5. Não movimentação dos recursos em conta bancária específica: alega que ficou determinado que os recursos não utlizados deveriam ser aplicados em caderneta de poupança ou aplicação financeira de curto prazo e que assim procedeu;

 

6. Indevida utilização de recursos em finalidade diversa do estabelecido no convênio: requereu a substituição da prestação de contas dos valores aplicados indevidamente, sendo o referido valor ajustado na contrapartida no Município, sendo superior ao valor concedido.

 

Do exposto, a Diretoria de Controle da Administração Estadual, em reanálise processual, exarou parecer conclusivo, firmando o seguinte entendimento:

 

I. Que subsistem as irregularidades quanto à substituição da prestação de contas;

 

II. Que se afasta a responsabilidade do Senhor Ramon da Silva em face das alegações e documentos apresentados;

 

III. Que são insuficientes as alegações de defesa e os documentos apresentados pelo Senhor Anderlei José Antonelli para elidir as irregularidades.

 

Para tanto, sugere:

 

a) Julgar irregulares com imputação de débito dos recursos transferidos no montante de R$ 1.000.000,00 (um milhão de reais) ao Senhor Anderlei José Antonelli;

 

b) dar quitação ao responsável da parcela de R$ 999.969,28 (novecentos e noventa e nove mil, novecentos e sessenta e nove reais e vinte e oito centavos);

 

c) Condenar o Responsável ao pagamento de R$ 30,72 (trinta reais e setenta e dois centavos) em face do indevido pagamento de despesas com multas/juros em faturas da CASAN/SC;

 

d) aplicar ao Responsável, multas e fixar prazo de 30 (trinta) dias para o devido recolhimento, em face das seguintes irregularidades;

 

d.1) indevida realização de despesas com propaganda e publicidade;

 

d.2) indevido pagamento de despesas de pessoal;

 

d.3) não movimentação dos recursos do convênio na conta bancária em que ocorreu o repasse;

 

d.4) não aplicação de parte dos recursos nas finalidades estabelecidas no convênio;

 

e) Determinar ao Coordenador da Comissão de Controle Interno e ao Gerente de Contabilidade da Secretaria de Estado da Saúde providências mais rigorosas e tempestivas nas ações de Controle Interno;

 

f) alertar a Comissão de Controle Interno e à Gerência de Contabilidade, da Secretaria de Estado da Saúde que o não cumprimento da determinação acima mencionada poderá cominar em sanções administrativas previstas na Lei Complementar nº 202/2000, e;

 

g) Cientificar os interessados do Acórdão dessa e.
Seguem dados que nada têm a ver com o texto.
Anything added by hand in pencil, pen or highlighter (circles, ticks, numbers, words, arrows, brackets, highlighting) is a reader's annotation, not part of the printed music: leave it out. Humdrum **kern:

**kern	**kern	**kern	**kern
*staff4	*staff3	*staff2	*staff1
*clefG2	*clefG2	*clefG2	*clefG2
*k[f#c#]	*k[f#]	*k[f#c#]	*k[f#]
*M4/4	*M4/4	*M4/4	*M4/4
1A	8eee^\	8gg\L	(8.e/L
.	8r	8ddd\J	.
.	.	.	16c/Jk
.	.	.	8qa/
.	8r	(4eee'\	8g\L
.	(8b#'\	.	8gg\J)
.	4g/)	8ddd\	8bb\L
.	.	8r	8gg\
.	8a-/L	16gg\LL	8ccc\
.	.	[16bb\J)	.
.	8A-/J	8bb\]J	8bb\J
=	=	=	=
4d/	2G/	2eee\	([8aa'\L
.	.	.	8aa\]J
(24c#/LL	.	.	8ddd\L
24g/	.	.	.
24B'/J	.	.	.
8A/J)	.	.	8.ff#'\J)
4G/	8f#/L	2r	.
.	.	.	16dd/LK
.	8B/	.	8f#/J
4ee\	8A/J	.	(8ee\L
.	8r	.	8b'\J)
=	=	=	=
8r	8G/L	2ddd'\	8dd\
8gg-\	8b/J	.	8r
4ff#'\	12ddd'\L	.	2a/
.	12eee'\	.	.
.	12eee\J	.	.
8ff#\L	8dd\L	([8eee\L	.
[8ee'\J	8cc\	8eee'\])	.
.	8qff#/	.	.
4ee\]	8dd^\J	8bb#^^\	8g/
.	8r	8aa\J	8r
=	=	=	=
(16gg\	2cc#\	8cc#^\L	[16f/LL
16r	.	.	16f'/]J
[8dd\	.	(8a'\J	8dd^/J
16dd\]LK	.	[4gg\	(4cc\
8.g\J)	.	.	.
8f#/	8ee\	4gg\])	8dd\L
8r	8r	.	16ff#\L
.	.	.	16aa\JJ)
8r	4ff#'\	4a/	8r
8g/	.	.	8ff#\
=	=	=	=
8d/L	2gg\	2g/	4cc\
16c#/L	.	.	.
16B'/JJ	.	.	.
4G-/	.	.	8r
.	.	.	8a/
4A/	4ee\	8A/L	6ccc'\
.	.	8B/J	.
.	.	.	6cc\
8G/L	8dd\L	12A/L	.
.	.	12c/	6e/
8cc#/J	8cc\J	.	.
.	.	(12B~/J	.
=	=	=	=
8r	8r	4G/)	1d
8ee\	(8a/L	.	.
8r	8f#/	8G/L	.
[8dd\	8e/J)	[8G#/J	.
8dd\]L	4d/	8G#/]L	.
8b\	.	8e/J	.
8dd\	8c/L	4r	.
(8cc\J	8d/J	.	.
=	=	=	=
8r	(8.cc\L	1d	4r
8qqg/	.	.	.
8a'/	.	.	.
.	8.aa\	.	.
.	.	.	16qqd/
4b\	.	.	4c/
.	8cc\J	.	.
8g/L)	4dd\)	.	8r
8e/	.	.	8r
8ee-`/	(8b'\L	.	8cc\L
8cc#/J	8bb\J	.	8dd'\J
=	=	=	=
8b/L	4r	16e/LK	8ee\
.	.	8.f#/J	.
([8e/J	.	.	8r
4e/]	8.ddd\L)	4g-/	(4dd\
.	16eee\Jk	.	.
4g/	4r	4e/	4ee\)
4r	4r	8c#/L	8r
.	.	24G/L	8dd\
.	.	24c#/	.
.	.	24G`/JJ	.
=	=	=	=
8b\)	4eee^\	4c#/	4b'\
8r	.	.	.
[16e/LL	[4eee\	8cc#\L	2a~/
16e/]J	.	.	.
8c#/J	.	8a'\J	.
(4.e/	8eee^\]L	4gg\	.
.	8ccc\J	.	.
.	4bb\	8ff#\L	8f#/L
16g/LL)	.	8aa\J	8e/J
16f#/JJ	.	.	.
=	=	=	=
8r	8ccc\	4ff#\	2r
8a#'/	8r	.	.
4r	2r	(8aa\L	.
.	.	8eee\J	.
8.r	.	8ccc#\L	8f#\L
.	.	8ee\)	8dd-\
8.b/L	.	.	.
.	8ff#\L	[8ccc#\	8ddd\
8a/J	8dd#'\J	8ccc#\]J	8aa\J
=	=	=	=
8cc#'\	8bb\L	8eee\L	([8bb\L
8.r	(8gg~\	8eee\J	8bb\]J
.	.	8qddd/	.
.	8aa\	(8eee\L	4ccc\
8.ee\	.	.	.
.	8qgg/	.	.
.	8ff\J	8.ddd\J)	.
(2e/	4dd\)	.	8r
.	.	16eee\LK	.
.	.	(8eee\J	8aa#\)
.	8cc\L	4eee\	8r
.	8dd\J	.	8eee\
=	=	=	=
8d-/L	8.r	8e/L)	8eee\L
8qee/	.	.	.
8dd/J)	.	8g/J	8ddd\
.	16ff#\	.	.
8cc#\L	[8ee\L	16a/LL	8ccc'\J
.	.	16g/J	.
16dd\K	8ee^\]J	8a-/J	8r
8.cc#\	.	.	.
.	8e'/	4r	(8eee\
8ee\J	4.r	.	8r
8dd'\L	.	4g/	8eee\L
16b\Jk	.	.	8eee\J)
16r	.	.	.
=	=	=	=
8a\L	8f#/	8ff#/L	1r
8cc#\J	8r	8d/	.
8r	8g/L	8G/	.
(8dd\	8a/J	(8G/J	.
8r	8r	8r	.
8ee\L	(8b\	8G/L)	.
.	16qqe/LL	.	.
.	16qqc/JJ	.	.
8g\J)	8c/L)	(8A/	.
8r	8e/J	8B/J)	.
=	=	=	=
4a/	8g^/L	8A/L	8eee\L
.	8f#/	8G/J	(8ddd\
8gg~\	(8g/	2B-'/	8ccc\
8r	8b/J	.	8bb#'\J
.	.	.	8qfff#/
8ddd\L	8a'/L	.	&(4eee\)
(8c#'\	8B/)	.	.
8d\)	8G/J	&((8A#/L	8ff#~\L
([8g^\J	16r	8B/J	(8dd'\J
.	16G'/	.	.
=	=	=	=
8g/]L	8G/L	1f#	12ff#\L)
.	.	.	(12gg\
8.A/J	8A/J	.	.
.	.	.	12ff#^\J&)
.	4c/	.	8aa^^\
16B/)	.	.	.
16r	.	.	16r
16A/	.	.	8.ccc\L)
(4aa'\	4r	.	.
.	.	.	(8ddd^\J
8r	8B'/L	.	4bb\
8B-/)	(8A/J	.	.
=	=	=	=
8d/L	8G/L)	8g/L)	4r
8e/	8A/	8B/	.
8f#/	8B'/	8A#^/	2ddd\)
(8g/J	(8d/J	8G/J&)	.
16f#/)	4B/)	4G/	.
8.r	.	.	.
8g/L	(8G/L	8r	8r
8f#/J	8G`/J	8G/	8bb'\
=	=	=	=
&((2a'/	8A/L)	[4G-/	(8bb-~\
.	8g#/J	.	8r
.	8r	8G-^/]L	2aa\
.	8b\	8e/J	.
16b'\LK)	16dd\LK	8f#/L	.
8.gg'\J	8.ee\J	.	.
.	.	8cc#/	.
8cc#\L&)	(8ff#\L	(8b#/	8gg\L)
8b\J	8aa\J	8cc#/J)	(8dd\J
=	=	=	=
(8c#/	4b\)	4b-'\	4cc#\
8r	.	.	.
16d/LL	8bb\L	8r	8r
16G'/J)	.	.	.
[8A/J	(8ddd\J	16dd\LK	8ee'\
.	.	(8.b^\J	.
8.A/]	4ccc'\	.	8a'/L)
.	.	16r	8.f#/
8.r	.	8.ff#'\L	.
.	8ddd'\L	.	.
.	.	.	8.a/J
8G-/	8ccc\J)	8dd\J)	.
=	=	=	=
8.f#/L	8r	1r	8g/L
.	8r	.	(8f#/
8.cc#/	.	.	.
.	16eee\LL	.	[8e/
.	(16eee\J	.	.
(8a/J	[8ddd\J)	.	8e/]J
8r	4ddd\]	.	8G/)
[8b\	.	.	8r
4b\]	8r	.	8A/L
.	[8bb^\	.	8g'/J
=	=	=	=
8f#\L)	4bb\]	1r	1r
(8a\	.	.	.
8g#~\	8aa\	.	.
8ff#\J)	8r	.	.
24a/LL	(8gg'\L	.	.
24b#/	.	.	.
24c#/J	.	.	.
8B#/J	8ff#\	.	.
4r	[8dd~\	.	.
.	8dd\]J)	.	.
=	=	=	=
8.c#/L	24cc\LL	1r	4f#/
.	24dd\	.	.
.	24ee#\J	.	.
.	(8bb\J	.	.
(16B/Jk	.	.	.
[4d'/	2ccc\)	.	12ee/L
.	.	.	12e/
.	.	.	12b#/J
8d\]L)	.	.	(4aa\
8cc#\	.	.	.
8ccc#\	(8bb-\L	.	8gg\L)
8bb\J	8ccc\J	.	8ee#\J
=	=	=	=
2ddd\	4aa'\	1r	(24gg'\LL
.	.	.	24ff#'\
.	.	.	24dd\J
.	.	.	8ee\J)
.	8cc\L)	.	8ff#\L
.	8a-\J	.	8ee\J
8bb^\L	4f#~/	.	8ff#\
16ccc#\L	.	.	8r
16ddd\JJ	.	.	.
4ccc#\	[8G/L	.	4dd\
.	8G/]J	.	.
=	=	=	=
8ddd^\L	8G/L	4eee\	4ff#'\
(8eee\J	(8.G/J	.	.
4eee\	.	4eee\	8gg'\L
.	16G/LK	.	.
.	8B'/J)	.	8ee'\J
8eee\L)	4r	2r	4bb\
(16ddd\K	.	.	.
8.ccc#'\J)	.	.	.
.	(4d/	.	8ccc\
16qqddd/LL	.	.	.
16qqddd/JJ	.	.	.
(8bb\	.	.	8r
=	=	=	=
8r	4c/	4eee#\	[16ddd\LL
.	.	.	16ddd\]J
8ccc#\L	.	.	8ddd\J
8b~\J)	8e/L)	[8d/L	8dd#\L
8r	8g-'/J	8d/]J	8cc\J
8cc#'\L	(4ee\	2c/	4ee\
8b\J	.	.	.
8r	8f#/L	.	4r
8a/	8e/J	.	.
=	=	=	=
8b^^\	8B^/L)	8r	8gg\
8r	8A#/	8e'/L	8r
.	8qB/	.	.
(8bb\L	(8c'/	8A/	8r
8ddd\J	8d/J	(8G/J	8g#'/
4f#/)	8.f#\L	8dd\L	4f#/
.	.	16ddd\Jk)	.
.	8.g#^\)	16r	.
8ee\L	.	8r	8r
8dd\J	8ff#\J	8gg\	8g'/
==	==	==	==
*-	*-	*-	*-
Corte de Contas.

 

É o relatório

 

2. DA ANÁLISE

 

A Diretoria de Controle de Contas, dessa e. Corte de Contas, em todo tempo, com destacado saber e minuciosa análise processual, opina pela imputação de débito, irregularidade na destinação dos recursos do Convênio nº 20.254/2006-1 e aplicação de multa ao Senhor Anderlei José Antonelli;

Da conclusão estampada no Relatório final daquela Diretoria, ouso divergir, em parte, pelos argumentos que passo a expor :

I – Condenar o Responsável ao pagamento de R$ 30,72 (trinta reais e setenta e dois centavos) em face do indevido pagamento de despesas com multas/juros em faturas da CASAN/SC;

 

No relatório de defesa apresetando pelo Senhor Anderlei José Antonelli enfatiza estar consciente de que, como ordenador de despesas, lhe é cabível a responsabilidade desta restrição.

 

Muito embora admitida tal imputação, percebe-se que o valor da condenação é ínfimo, e que, por economia estritamente processual, aferida pela demanda temporal e de custo operacional, tornar-se-á menos oneroso a não cobrança de tal débito.

 

Segundo o princípio da economia processual, entre múltiplas alternativas deve ser escolhida aquela que trouxer menos encargos para as partes ou para o Estado. Este princípio, imprime um resultado máximo na prestação jurisdicional à mínima utilização de atividades procedimentais.

 

Assim, movimentar o poder público para executar quantia irrisória afronta o princípio da economia processual e da proporcionalidade. Se porventura o débito tiver inscrição na dívida ativa, a execução fiscal de débito de valor irrisório pode causar prejuízo aos cofres públicos.

 

Temos ainda que vários juízes têm indeferido de plano, petição nas execuções de débitos de valores considerados insignificantes, sob o argumento de ausência de interesse de agir por parte da Fazenda exeqüente.

 

E o motivo principal dessas sentenças é o valor alto das despesas para tomar as medidas necessárias objetivando a cobrança forçada, com publicações, citações, intimações, dispêndios com oficial de justiça, superando o benefício econômico a ser alcançado com a satisfação do crédito.

 

No intuito de poupar qualquer desperdício na condução do processo bem como nos atos processuais, de trabalho, tempo e demais despesas, e por considerar o valor ínfimo, opino pela não cobrança do débito.

 

 

II – Aplicação de multa ao Responsável, em razão da indevida realização de despesas com propaganda e publicidade; o indevido pagamento de despesas de pessoal; não movimentação dos recursos do convênio na conta bancária em que ocorreu o repasse e da não aplicação de parte dos recursos nas finalidades estabelecidas no convênio.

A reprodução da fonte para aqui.